I have the originals and 'yes' the POD doesn't sound exactly the same. Yet for me, function is king.. at least for now. (We're a sandwich service and we're really tight on time for set-up and tear-down.) BUT you can get good sounds from either pedals or multi unit/modelers as well. As always, the sound is mostly in the fingers.
If your curious, I'm not that much a "geek", I just happen to have done my 4th year engineer project years and years ago comparing tubes and analog distortion circuits (the POD modeling craze hadn't hit yet).
I wouldn't think that finding an amp / guitar combination that you like makes you a tone snob.
To me that term carries with it a particular attitude where you have determined whether you like it or not without hearing it (if it is not brand X or Y - depending on the types of capacitors that Y uses) and therefore make a judgment on someone else's tone without even hearing them play -- That gets you into tone snob territory.
If you can talk with your local music store professional for more than 45 minutes about strings, and hold them personally responsible if the strings they recommend are not your own tone nirvana, well, you may be a tone snob.
But nothing you've talked about here suggests that. Perhaps you might like some DIY effects, since you're into the homebrew amp scene. : )
Amen. Though I can't complain because we have a great sound tech who is very flexible. She has gone so far as to purchase her own db meter to find out exactly how loud the music is in ever area of the sanctuary, both during practice and the service. Oddly enough we usually only get complaints about volume (usually the drums) when the db level is LOWER. Go figure. I use an iso box to keep the stage volume down and mic it inside the box. She gets me. I've never had that conversation with her. I have had the conversation with the sound guy at our other site about the fact that maxing the reverb on my mic channel won't make me a better singer, I'll just sound like I'm in hole. Baby Jessica didn't start a singing career while she was in the well for a reason (ok maybe a TON of reasons).

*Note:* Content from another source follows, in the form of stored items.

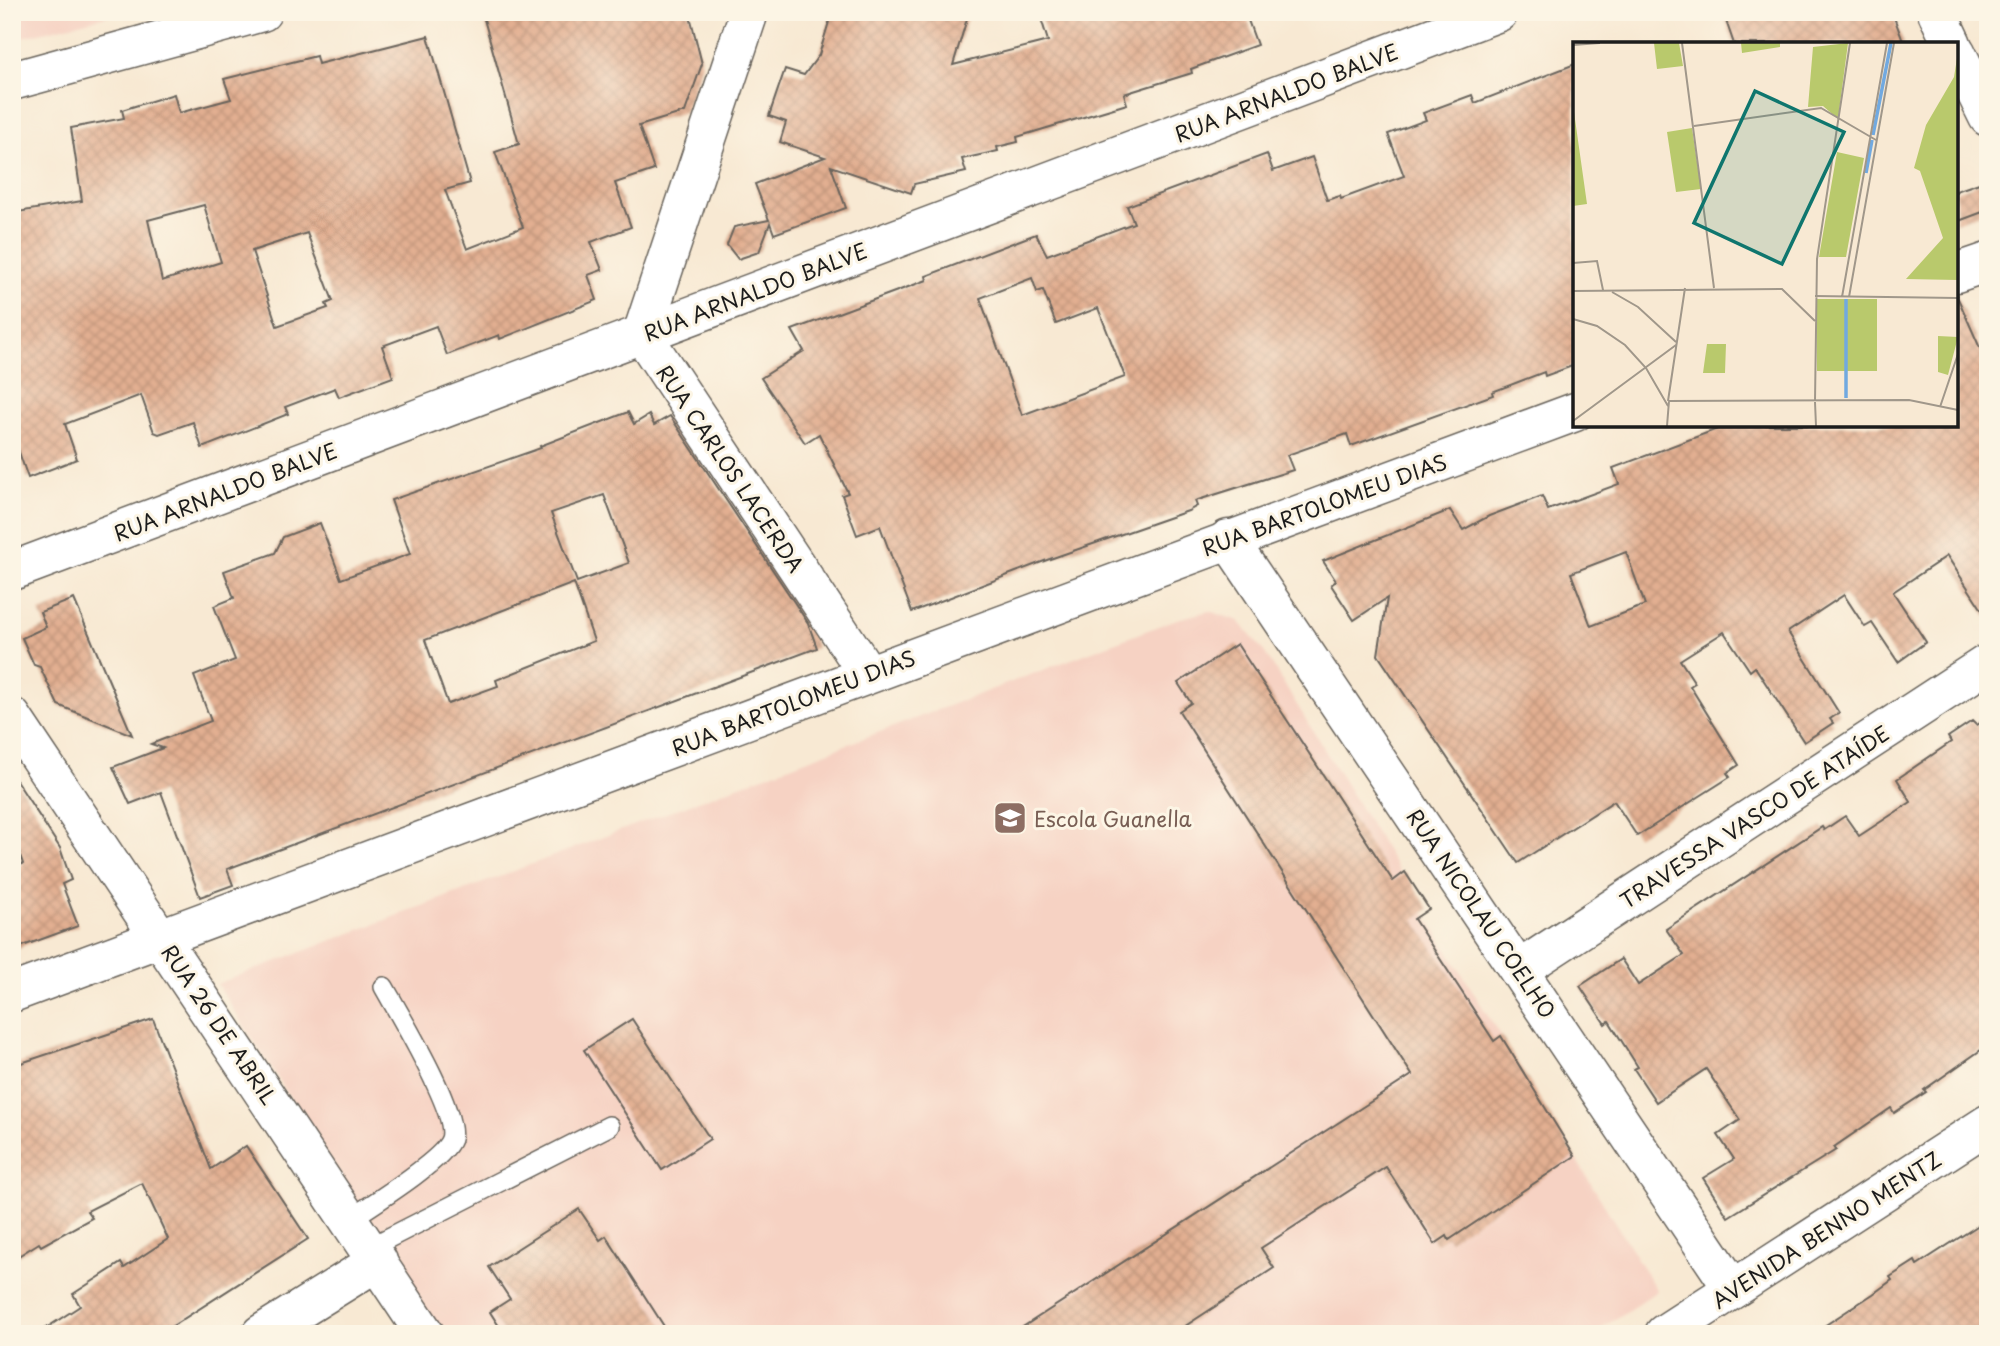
<svg xmlns="http://www.w3.org/2000/svg" width="2000" height="1346" font-family="'Playpen Sans',sans-serif">
<defs>
<pattern id="building-cross-hatch" width="8" height="8" patternUnits="userSpaceOnUse" patternTransform="scale(1.75)"><rect width="8" height="8" fill="#e2af91"/><path d="M0 0l8 8M0 8l8-8" fill="none" stroke="#c1967c"/></pattern>
</defs>
<rect width="100%" height="100%" fill="#fcf5e5"/>
<filter id="ink" filterUnits="userSpaceOnUse"><feTurbulence type="fractalNoise" baseFrequency=".0143" numOctaves="2"/><feDisplacementMap in="SourceGraphic" scale="14" xChannelSelector="R" yChannelSelector="G"/><feConvolveMatrix kernelMatrix="1 2 1 2 8 2 1 2 1" color-interpolation-filters="sRGB"/></filter>
<filter id="wash" filterUnits="userSpaceOnUse"><feTurbulence type="fractalNoise" baseFrequency=".00686" numOctaves="4" result="noise"/><feDisplacementMap in="SourceGraphic" scale="28" xChannelSelector="R" yChannelSelector="G"/><feGaussianBlur stdDeviation="1.57" result="paint"/><feColorMatrix in="noise" values="0 0 0 0 0 0 0 0 0 0 0 0 0 0 0 0 0 1.4 0 .05"/><feComposite in="paint" operator="in"/></filter>
<g filter="url(#wash)">
<rect width="100%" height="100%" fill="#f8e9d3"/>
<g fill="#f6d2c3">
<polygon points="12,12 122,12 12,40"/>
<polygon points="1209,611 1239,621 1265,653 1657,1291 1593,1334 442,1334 217,984 1177,619"/>
</g>
<g id="blocks">
<g fill="url(#building-cross-hatch)" fill-rule="evenodd">
<path d="M482,12H689L702,64L685,112L639,126L654,170L615,183L631,227L591,242L602,270L588,275L597,300L500,339L499,335L447,355L436,326L382,346L393,377L339,397L335,388L285,407L288,414L202,448L193,422L159,434L154,432L141,395L65,424L77,459L28,478L12,432V213L82,201L71,128L124,118L122,110L174,94L179,113L231,99L224,79L316,56L318,64L428,36L470,183L445,190L467,249L523,227L495,152L519,144ZM204,205L221,262L162,281L148,220ZM307,233L333,301L326,304L328,308L277,326L252,251Z"/>
<polygon points="832,12 969,12 953,65 1048,41 1039,12 1245,12 1257,45 1191,69 1192,73 1124,94 1127,104 1017,137 1018,142 997,147 998,151 962,159 966,172 914,184 911,193 831,166 846,208 774,234 770,223 759,252 738,259 727,245 734,227 769,220 755,184 825,157 780,142 786,122 769,116 785,69 804,75 819,55"/>
<polygon points="1723,12 1892,12 1904,44 1734,44"/>
<path d="M1575,64V365L1545,376L1544,372L1492,392L1493,395L1351,446L1347,434L1287,455L1293,470L1195,501L1197,506L1188,511L1047,560L912,612L880,526L857,535L842,495L848,493L819,434L805,443L761,378L804,351L792,330L927,280L926,276L1036,234L1047,255L1134,223L1127,206L1267,154L1273,171L1312,157L1327,200L1340,196L1341,199L1404,176L1388,134L1426,120L1423,113L1472,95L1475,103ZM1032,278L1037,292L1043,290L1056,324L1098,308L1125,377L1022,415L980,298Z"/>
<polygon points="1988,180 1988,210 1956,222 1956,191"/>
<path d="M1956,294L1988,366V619L1947,556L1893,592L1926,642L1898,662L1872,623L1865,627L1844,595L1788,632L1839,713L1830,719L1833,723L1804,742L1755,667L1750,671L1724,632L1680,660L1695,683L1690,686L1739,765L1727,773L1730,777L1637,836L1614,801L1518,863L1378,655L1387,598L1354,620L1331,585L1336,581L1323,561L1450,510L1463,530L1489,516L1542,496L1548,510L1619,484L1613,468L1728,425H1956ZM1626,552L1645,605L1591,626L1571,573Z"/>
<path d="M628,412L634,424L649,415L654,425L670,416L808,623L817,648L227,869L233,885L200,897L161,792L130,804L113,767L163,748L151,744L211,721L194,676L235,660L214,606L234,598L224,571L275,553L283,537L320,523L341,579L410,554L391,500L541,448L540,446ZM604,495L629,563L577,582L551,513ZM574,583L594,641L496,680L498,686L448,704L425,640Z"/>
<polygon points="74,599 132,735 58,705 40,667 34,665 22,638 46,627 40,612"/>
<polygon points="1237,644 1393,881 1405,872 1429,909 1414,919 1494,1041 1501,1036 1575,1156 1449,1240 1447,1236 1435,1244 1386,1167 1261,1248 1274,1268 1173,1334 1012,1334 1412,1075 1179,711 1191,703 1178,683"/>
<polygon points="1988,717 1988,1045 1924,1090 1926,1092 1894,1113 1891,1108 1834,1147 1836,1150 1728,1217 1703,1178 1734,1159 1718,1135 1740,1120 1706,1069 1656,1102 1634,1069 1638,1067 1609,1021 1605,1024 1580,986 1621,959 1638,985 1684,955 1666,929 1822,827 1824,830 1845,816 1859,836 1911,802 1897,779 1951,742 1948,737 1972,721 1976,725"/>
<polygon points="12,774 60,848 71,880 62,884 78,926 12,950 12,868 23,864 12,831"/>
<polygon points="153,1019 211,1169 246,1146 308,1239 160,1334 37,1334 80,1306 73,1294 121,1263 124,1268 168,1239 142,1183 87,1211 92,1218 41,1246 39,1243 12,1260 12,1066"/>
<polygon points="632,1019 710,1139 662,1170 584,1050"/>
<polygon points="579,1209 600,1240 606,1236 669,1334 504,1334 490,1312 510,1299 489,1267"/>
<polygon points="1988,1219 1988,1324 1973,1334 1812,1334 1873,1294 1892,1280 1890,1277 1915,1261 1917,1265"/>
</g>
</g>
</g>
<g filter="url(#ink)">
<use href="#blocks" fill-opacity="0" stroke="#69645c" stroke-width="2"/>
<g fill="none" stroke-linecap="round" stroke-linejoin="round">
<defs>
<g id="service">
<path d="M350,1219C371,1205 444,1160 451,1139C459,1113 399,1014 384,987"/>
<polyline points="369,1248 609,1126"/>
</g>
<g id="minor">
<polyline points="749,12 642,334 868,674"/>
<polyline points="1937,12 1952,44"/>
<polyline points="1956,52 1988,117"/>
<polyline points="1956,273 1988,262"/>
<polyline points="1228,539 1733,1289"/>
<polyline points="12,571 1499,12"/>
<polyline points="1520,969 1988,663"/>
<polyline points="12,993 1575,412"/>
<polyline points="261,1334 378,1261"/>
</g>
<g id="tertiary">
<polyline points="12,81 262,12"/>
<polyline points="12,717 425,1334"/>
<polyline points="1664,1334 1988,1124"/>
</g>
</defs>
<use href="#service" stroke="#69645c" stroke-width="22"/>
<use href="#minor" stroke="#69645c" stroke-width="41"/>
<use href="#tertiary" stroke="#69645c" stroke-width="41"/>
<use href="#service" stroke="#fff" stroke-width="19"/>
<use href="#minor" stroke="#fff" stroke-width="38"/>
<use href="#tertiary" stroke="#fff" stroke-width="38"/>
</g>
</g>
<defs>
<symbol id="school-square" viewBox="-11 -11 22 22"><rect x="-9" y="-9" width="18" height="18" rx="4" fill="#8d6e63" stroke="#fcf5e5"/><path d="M0-5L7-2L0 1L-7-2ZM-4 1L0 2.5L4 1V4Q0 6-4 4Z" fill="#fff"/></symbol>
</defs>
<g fill-rule="evenodd">
<use href="#school-square" x="991" y="799" width="38" height="38"/>
</g>
<g text-anchor="middle" dominant-baseline="central" stroke-width="6" stroke-linejoin="round" paint-order="stroke">
<g font-size="21" fill="#1c1c1c" stroke="#fcf5e5">
<text transform="translate(1286 92) rotate(-21)">RUA ARNALDO BALVE</text>
<text transform="translate(755 291) rotate(-21)">RUA ARNALDO BALVE</text>
<text transform="translate(731 468) rotate(56)">RUA CARLOS LACERDA</text>
<text transform="translate(225 491) rotate(-21)">RUA ARNALDO BALVE</text>
<text transform="translate(1324 504) rotate(-20)">RUA BARTOLOMEU DIAS</text>
<text transform="translate(793 702) rotate(-21)">RUA BARTOLOMEU DIAS</text>
<text transform="translate(1754 816) rotate(-33)">TRAVESSA VASCO DE ATAÍDE</text>
<text transform="translate(1482 913) rotate(56)">RUA NICOLAU COELHO</text>
<text transform="translate(220 1024) rotate(56)">RUA 26 DE ABRIL</text>
<text transform="translate(1826 1229) rotate(-33)">AVENIDA BENNO MENTZ</text>
</g>
<g font-size="21" fill="#785e54" stroke="#fcf5e5" text-anchor="start">
<text x="1034" y="818">Escola Guanella</text>
</g>
</g>
<g transform="translate(1573 42)">
<rect width="385" height="385" fill="#f8e9d3"/>
<path d="M81,1H106L110,24L84,27ZM168,1H207V5L169,11ZM275,1L265,77L250,64L235,65L240,5ZM385,10V238L333,237L370,196L347,129L341,126L353,83L381,35ZM0,63L14,162L0,164ZM119,86L128,147L103,150L94,90ZM264,110L291,116L273,215H246ZM243,257H304V329H244ZM365,294L385,295L375,333L365,330ZM134,302H153L152,331H130Z" fill="#b9c96c"/>
<path fill="none" stroke="#71a9e0" stroke-width="3.5" d="M300,93L318,1M293,131L299,98M273,257V356"/>
<path fill="none" stroke="#a0978a" stroke-width="2" d="M109,1L141,246M0,3L27,1M121,84L248,66L303,98M0,221L24,219L30,248M0,249L209,247L242,279M39,250L65,265L103,300M242,254L385,256M269,255L314,1M276,255L321,1M0,277L24,284L52,303L73,326L95,364M95,359L112,246M242,359L244,217L277,1M242,360L243,384M367,365L385,312M0,379L103,303M94,384L96,359L336,358L385,368"/>
<path fill="#0f766e" fill-opacity="0.15" stroke="#0f766e" stroke-width="3.5" d="M182,49L271,90L209,222L121,181Z"/>
<rect width="385" height="385" fill="none" stroke="#1c1c1c" stroke-width="3.5"/>
</g>
<rect width="2000" height="1346" fill="none" stroke="#fcf5e5" stroke-width="42"/>
</svg>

My main amp is a Vox AC15, though I sometimes use a 1967 Fender Princeton Silverface. As far as effects, I like to keep it simple. Amp->Tuner->Fulltone Fulldrive 2 Overdrive->MXR Carbon Copy Delay->Vox Wah->Volume Pedal->Guitar. I used to keep the delay right before volume, but I really like the tone it has before the wah. Oh yeah, and I play a Fender American Deluxe Tele, a Les Paul Standard, and a Taylor T5!
I play a fender tele and use an Epiphone valve jr. head and cab ( very affordable tube amp...you should get one.) and thus far I only have a boss blues driver. I want a boss dd6 delay pedal and a tuning pedal of some sort.

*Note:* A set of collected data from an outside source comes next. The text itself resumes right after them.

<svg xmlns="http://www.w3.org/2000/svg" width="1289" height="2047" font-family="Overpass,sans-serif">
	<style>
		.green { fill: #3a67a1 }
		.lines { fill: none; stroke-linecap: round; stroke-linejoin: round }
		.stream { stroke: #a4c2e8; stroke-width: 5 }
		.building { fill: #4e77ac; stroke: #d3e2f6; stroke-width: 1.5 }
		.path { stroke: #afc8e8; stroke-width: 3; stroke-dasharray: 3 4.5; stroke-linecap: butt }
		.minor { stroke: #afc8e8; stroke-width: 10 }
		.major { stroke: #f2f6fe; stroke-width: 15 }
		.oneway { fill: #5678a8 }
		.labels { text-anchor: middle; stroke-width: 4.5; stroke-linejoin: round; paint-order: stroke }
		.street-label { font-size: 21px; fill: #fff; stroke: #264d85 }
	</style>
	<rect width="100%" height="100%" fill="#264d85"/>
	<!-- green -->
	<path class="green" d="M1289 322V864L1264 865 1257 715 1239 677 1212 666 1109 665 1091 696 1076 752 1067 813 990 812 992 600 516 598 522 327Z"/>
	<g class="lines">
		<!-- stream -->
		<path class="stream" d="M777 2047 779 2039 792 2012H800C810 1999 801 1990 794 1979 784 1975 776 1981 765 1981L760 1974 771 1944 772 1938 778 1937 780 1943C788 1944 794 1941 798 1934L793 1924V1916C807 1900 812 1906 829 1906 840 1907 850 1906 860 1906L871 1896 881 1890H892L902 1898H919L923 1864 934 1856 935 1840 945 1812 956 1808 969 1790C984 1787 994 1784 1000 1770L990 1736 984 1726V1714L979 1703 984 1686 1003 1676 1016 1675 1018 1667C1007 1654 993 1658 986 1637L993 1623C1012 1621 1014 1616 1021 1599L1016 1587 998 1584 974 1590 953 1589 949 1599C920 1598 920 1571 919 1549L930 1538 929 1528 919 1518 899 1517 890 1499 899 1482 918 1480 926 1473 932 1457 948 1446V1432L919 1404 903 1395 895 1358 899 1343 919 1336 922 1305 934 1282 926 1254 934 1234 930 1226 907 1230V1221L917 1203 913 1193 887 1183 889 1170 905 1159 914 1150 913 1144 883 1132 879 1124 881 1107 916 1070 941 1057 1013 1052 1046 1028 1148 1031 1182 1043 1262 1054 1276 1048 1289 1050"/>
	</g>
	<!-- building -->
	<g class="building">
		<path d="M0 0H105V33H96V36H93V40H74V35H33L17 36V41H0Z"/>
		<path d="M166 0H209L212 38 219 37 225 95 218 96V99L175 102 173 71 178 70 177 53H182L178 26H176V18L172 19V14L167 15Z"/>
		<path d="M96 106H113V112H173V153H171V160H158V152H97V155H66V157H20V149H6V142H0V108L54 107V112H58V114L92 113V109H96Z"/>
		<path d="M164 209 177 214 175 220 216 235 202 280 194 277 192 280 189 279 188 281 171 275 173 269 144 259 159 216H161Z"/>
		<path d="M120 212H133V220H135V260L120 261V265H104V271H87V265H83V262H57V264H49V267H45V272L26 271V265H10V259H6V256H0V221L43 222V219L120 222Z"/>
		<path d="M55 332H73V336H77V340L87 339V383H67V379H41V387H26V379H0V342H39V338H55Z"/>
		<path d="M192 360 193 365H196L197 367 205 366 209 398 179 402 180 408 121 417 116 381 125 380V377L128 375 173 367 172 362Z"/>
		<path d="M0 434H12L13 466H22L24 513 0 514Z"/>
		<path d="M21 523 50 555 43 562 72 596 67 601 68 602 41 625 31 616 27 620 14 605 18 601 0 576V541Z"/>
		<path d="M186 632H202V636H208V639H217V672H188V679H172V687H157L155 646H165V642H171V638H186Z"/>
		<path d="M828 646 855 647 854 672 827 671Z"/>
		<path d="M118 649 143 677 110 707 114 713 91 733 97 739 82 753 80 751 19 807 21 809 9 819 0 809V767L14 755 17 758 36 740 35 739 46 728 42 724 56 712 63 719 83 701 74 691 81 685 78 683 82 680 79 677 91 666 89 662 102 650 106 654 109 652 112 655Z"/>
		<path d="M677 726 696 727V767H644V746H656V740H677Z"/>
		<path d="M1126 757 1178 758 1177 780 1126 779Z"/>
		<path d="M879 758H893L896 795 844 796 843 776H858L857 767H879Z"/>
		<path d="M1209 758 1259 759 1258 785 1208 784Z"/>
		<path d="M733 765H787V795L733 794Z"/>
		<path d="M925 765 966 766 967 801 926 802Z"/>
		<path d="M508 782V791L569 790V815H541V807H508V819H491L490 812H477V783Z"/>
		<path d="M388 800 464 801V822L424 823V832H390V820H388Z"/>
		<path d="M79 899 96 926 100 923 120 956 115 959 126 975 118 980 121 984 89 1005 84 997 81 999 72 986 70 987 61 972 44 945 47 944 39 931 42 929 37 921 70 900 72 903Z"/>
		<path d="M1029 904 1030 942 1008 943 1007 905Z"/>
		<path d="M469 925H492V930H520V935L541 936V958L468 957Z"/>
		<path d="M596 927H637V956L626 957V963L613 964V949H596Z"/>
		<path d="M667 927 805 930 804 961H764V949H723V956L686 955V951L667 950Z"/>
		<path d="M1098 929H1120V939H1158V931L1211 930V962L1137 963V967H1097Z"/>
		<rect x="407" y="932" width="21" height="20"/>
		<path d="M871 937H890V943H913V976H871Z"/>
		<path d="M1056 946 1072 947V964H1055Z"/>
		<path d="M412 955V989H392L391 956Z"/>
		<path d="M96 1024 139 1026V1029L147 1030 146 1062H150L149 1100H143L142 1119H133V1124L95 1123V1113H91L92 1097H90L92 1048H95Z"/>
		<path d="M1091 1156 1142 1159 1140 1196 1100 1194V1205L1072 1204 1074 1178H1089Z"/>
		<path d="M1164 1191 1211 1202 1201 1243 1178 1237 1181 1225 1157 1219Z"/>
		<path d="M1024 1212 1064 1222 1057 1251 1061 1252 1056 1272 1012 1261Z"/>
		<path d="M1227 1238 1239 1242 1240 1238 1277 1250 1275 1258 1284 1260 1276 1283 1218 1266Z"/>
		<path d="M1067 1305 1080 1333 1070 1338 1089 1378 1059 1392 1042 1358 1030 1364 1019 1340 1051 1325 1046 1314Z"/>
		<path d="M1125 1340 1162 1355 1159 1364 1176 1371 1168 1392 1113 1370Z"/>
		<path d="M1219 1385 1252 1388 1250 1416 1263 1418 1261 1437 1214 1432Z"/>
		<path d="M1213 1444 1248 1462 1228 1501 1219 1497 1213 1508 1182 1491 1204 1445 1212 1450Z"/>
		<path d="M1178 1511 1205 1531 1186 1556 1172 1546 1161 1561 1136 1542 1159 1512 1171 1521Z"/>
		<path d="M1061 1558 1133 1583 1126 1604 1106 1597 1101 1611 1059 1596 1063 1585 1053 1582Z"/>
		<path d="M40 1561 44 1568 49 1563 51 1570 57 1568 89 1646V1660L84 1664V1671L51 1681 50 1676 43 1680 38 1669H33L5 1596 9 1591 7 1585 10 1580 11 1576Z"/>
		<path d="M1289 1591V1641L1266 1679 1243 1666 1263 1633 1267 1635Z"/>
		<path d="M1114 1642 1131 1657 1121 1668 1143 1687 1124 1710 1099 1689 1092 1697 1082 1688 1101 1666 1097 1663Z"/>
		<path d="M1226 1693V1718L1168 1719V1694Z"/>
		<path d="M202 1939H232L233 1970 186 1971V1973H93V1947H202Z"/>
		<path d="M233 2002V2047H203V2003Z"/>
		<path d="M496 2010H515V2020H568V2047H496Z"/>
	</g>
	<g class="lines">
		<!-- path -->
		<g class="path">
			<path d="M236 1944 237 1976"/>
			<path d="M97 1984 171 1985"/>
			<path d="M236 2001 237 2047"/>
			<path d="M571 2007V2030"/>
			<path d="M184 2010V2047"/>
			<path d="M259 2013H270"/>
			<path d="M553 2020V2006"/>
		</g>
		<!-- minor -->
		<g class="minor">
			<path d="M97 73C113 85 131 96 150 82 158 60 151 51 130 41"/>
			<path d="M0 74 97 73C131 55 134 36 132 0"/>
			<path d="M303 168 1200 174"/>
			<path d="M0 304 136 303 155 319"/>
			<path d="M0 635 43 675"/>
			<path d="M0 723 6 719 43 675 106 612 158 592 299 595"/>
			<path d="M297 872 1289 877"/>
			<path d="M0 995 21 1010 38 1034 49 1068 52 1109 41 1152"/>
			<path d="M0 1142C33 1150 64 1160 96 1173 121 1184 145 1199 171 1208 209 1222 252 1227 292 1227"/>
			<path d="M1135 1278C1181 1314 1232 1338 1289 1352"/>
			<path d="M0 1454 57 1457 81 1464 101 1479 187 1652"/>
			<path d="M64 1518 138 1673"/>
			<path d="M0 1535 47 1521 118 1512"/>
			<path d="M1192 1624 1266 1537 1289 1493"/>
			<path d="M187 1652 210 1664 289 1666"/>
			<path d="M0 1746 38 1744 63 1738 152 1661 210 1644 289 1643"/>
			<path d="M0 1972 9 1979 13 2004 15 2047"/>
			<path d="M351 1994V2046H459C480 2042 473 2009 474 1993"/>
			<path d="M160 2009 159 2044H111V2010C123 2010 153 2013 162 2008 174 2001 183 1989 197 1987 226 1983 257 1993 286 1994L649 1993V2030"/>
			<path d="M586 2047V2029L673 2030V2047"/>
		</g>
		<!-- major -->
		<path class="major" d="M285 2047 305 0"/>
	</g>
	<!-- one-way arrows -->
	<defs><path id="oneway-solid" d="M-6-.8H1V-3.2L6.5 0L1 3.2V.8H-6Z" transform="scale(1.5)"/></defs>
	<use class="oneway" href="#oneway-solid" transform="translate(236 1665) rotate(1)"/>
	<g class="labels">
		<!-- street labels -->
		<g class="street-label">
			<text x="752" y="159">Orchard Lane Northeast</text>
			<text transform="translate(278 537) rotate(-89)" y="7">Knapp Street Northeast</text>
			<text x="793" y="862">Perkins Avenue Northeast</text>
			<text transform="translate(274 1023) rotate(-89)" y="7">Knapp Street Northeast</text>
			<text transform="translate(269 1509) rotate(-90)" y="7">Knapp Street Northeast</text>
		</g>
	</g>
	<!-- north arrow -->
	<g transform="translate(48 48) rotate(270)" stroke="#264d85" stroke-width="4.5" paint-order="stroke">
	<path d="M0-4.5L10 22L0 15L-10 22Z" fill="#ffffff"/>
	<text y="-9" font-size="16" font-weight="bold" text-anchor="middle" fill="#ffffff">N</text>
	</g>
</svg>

I play a Epiphone Sheridan II and use a Egnater Rebel 20 half stack (has variable wattage from 20W all the way down to 1W).
In between are the fun toys: Visual Sound Route 66 Compressor/OD, Voodoo Labs Sparkle Drive, Danelctro Cool Cat Transparent Drive (the Tim knock-off), BOSS TR-2 Tremolo, BOSS DD-5 Digital Delay (for dotted 1/8ths), Line6 DL-4 Delay Modeler, Line6 Verbzilla.
The Verbzilla is my newest toy and it has great reverb analogues but the best is the octo setting which blows my mind!
Daniel I have seen your post about the OCTO reverb before and have some bad news. Line6 has released a firmware update which added like 25 new effects to the m13 and m9. One of which is called particle reverb. It is an AWESOME atmospheric type reverb as well. It has three settings the first is stable and the next two I'm not sure of. It is a bit darker than the octo but equally impressive. They also added a harmonizer and intelligent pitch shift IE whammy type effect.